Frustrated by the high cost, emotionally and financially, of asking medical professionals for answers and receiving none, Dianna tried to see what she could find out on her own.

“By 2019, I got serious about doing my own research about my pain,” she shares. “I had pretty much decided that I was finished going to the doctor for my pain. Over the following years, I purchased devices to help me do back adjustments at home. I started doing yoga and daily stretches. I invested in trying different muscle rubs and pain creams. I started my collection of heating pads and ice packs. You name it, I probably tried it.”

These were frustrating, weary years of navigating pain without any sort of compass. Activity modification became key as Dianna learned to manage her pain on her own. If she wanted to do something fun, she had to plan recovery days to deal with the inevitable pain flare that followed.

“Eventually I got to where I could mostly manage my pain, mostly by avoiding certain movements or activities,” she shares. “I had reluctantly accepted that this was just how I had to live.”

ADDITIONAL CHALLENGES, NEW DIAGNOSES

At the end of 2021, another kind of pain started out of nowhere in her leg and lower back, soon escalating until her entire left leg was experiencing severe muscle cramps—“a literal pain in the butt,” she describes.

When she was once again referred to a physical therapist for this latest pain, she recalled her experiences from the previous year and was not hopeful anyone would miraculously know what was wrong with her this time.

But they did.

This physical therapist diagnosed her leg pain as sacroiliitis, inflammation of the sacroiliac joints at the connection of the spine and pelvis. Her muscle pains—mainly in her mid- and lower back and, most recently, her neck—were also determined to be a symptom of myofascial pain syndrome, in which pressure in the muscles can cause pain in other parts of the body. Dianna and her doctors are still trying to determine if this pain also stems from her injury.

“Thank goodness I accepted the referral to this knowledgeable physical therapist,” Dianna says. “It took a few months, but I can walk without pain again. I can do yoga again. I still have to be careful and pace myself, but I am so much better in that respect.”
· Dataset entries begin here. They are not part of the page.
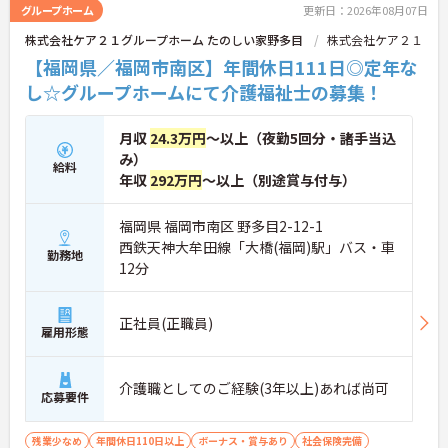
グループホーム
更新日：2026年08月07日
株式会社ケア２１グループホーム たのしい家野多目
株式会社ケア２１
【福岡県／福岡市南区】年間休日111日◎定年な
し☆グループホームにて介護福祉士の募集！
月収
24.3万円
～以上（夜勤5回分・諸手当込
み）
給料
年収
292万円
～以上（別途賞与付与）
福岡県 福岡市南区 野多目2-12-1
西鉄天神大牟田線「大橋(福岡)駅」バス・車
勤務地
12分
正社員(正職員)
雇用形態
介護職としてのご経験(3年以上)あれば尚可
応募要件
残業少なめ
年間休日110日以上
ボーナス・賞与あり
社会保険完備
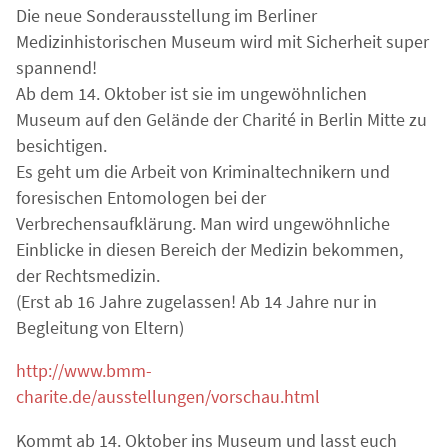
Die neue Sonderausstellung im Berliner
Medizinhistorischen Museum wird mit Sicherheit super
spannend!
Ab dem 14. Oktober ist sie im ungewöhnlichen
Museum auf den Gelände der Charité in Berlin Mitte zu
besichtigen.
Es geht um die Arbeit von Kriminaltechnikern und
foresischen Entomologen bei der
Verbrechensaufklärung. Man wird ungewöhnliche
Einblicke in diesen Bereich der Medizin bekommen,
der Rechtsmedizin.
(Erst ab 16 Jahre zugelassen! Ab 14 Jahre nur in
Begleitung von Eltern)
http://www.bmm-
charite.de/ausstellungen/vorschau.html
Kommt ab 14. Oktober ins Museum und lasst euch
She still experiences pain in her rib cage and upper back and sometimes has flare-ups. But a combination of physical therapy, dry needling, myofascial release, pelvic-stabilizing exercises, ultrasound therapy, yoga, medications, heat, and ice help manage her pain.

Dianna adds that her faith has been key in learning to accept her pain conditions.

“I will say I don’t think God did this to me, gave me these conditions,” she says. “I don’t think he wanted me to be in pain. I don’t think he wants anyone to be in pain. But he does take situations we go through in our lives, and he can always find ways to use them for good. I see God’s hand in every step of my life.”

LEARNING TO MOVE FORWARD

Naturally, Dianna lives in trepidation that a wrong move, a weird exercise, will bring about a new permanent pain. But she has much to live for. Her work as an elementary school music teacher provides her the necessary distraction to her pain. “Second and third graders are young enough where it’s still OK to like your teacher, but they’re old enough to help, so they’re very helpful to me by moving chairs and instruments around and setting up the stage for rehearsals and performances,” she says.

Same with her Jack Russell terrier Bailey and her Golden Retriever Banjo, who aren’t willing to give her a moment to dwell in her misfortune, but instead beckon for her love and attention—a good payoff. Dianna and her husband of five years, Buddy Burt, spend their weekends as wedding videographers, and it is through this—enveloping herself in love and positivity—that she balances the unknowns of life with chronic pain.

“It took me seven years to accept that I have a chronic pain condition,” she says. “For the longest time, I tried to tell myself that I just wasn’t working hard enough and it was my fault that I was not getting better. But now, I’ve accepted that my body has limitations. And if I work with those limitations rather than fight against my body, I can live a more fulfilling life.”